The numerical smoke gate ≤200 entries was unreachable for BR (real allocation = ~5000 /16 supernets); the gate relaxes to "per-IP enforcement holds, no over-blocking, push completes in <30s". v1.3.22 ships with that adjusted gate.
Trade-offs¶
- Most countries fit ≤200 supernets, ~sub-second push. BR / IN / IR-class fragmented allocations need ~3-5k supernets, ~20-30s push. The Settings UI surfaces this honestly via the button label and the toast.
- /16 floor means slight over-coverage for some countries. A /16 supernet is ~65k IPs; an ISP allocation rarely fills a full /16, so some neighbouring IPs may share the supernet. Acceptable for the operator-trust model (better to slightly over-block within the same /16 than to severely over-block at /6).

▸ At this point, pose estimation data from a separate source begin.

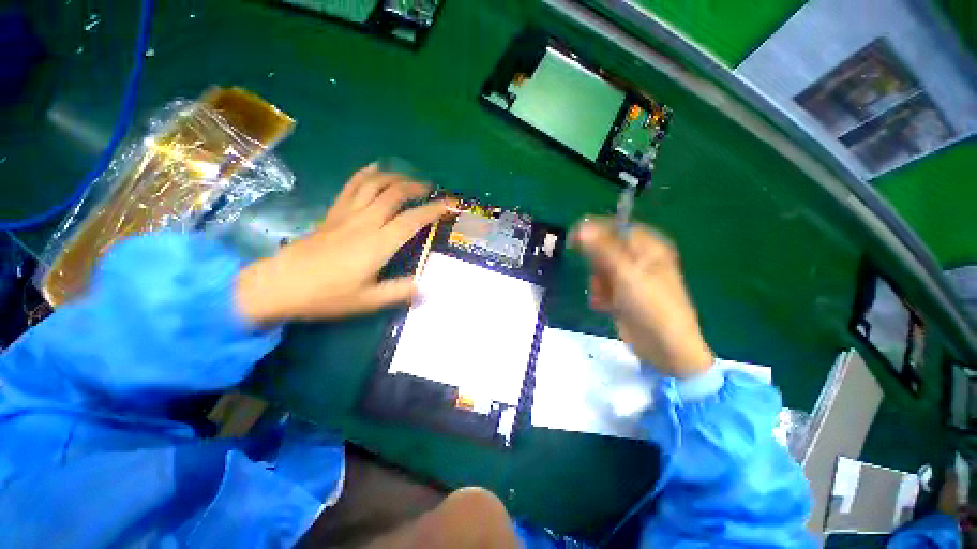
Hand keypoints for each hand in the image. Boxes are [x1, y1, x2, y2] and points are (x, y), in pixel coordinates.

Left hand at [236, 164, 450, 322]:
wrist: (279, 285)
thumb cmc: (326, 295)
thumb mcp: (368, 301)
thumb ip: (400, 292)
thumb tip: (429, 288)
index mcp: (378, 244)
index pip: (412, 220)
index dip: (434, 210)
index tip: (450, 204)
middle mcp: (365, 222)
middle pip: (394, 194)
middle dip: (416, 187)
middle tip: (431, 190)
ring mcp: (346, 214)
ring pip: (373, 184)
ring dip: (394, 177)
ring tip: (408, 179)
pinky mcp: (333, 213)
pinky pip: (351, 186)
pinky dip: (365, 174)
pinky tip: (375, 169)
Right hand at [574, 218, 712, 377]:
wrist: (663, 347)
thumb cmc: (650, 304)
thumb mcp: (625, 272)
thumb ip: (602, 248)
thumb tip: (581, 225)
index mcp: (648, 247)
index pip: (616, 228)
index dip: (595, 232)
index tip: (575, 240)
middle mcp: (639, 259)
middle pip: (606, 250)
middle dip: (596, 264)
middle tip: (596, 275)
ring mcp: (630, 278)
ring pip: (600, 269)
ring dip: (597, 282)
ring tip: (604, 295)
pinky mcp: (622, 295)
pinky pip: (602, 286)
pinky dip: (599, 294)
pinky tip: (603, 305)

- 5009 LAPI Range decisions per banned country. Active set scales linearly with operator-issued country bans. 10 fragmented countries x 5000 = 50,000 decisions, well within LAPI / bouncer radix-tree capacity.
Files changed¶
Backend¶
backend/internal/crowdsec/client.go--WriteHTTP,AddRangeDecisions,DeleteDecisionsByOriginfilter fix,ListDecisionsByScope.backend/internal/crowdsec/client_test.go(new) -- 3 regression-lock tests.backend/internal/security/country/expander.go-- chunked Ban with continue-on-error + RequestedCount/FailedChunks in BanResult.backend/internal/security/country/rollup.go(new) -- RollupToSupernets + family-aware floor.backend/internal/security/country/rollup_test.go(new) -- 7 tests including v4-floor regression lock.backend/internal/security/country/expander_test.go-- updated fakeLAPI for batch shape, new chunking + continue-on-error tests.backend/internal/security/country/source.go-- MMDBSource applies rollup before returning.backend/internal/server/server.go-- WriteTimeout 20m.
Frontend¶
frontend/src/api/client.ts--requested_countandfailed_chunkson CountryExpansionResult.frontend/src/pages/Settings.tsx-- partial-failure toast, longer button label.
Docs¶
docs/release-notes/v1.3.22.md(this file).docs/operations/access-control.md-- per-country timing expectations + floor rationale.docs/planning/v1.3.23-async-country-expansion.md(new) -- scope sketch for the async background-job path.CHANGELOG.md, version bump.
Upgrade¶
No DB migration. No env vars. No compose surface change.
If you have v1.3.21-issued country expansions in country_ban_expansions: the rows describe entries that LAPI silently dropped. Recommend re-issuing the expansion (the panel's POST /api/security/countries/expand is idempotent on country_code -- INSERT OR REPLACE) so LAPI gets a clean post-rollup set.
# For each existing expansion, re-issue:
curl -X POST https://your-host/api/security/countries/expand \
-b "argos_session=..." \
-d '{"country_code":"BR","duration":"8760h","reason":"v1.3.22 re-expand"}'
Not changed¶
- DB schema (migration 029 still latest).
- API endpoint shapes (POST/GET/DELETE /api/security/countries/* unchanged).
- v1.3.20
enable_streaming: falseemit -- still in place; required for any non-IP scope to enforce. - v1.3.19 self-block banner, whitelist lifecycle.
hosts.true_detect_modeschema column from v1.3.19 stays dormant.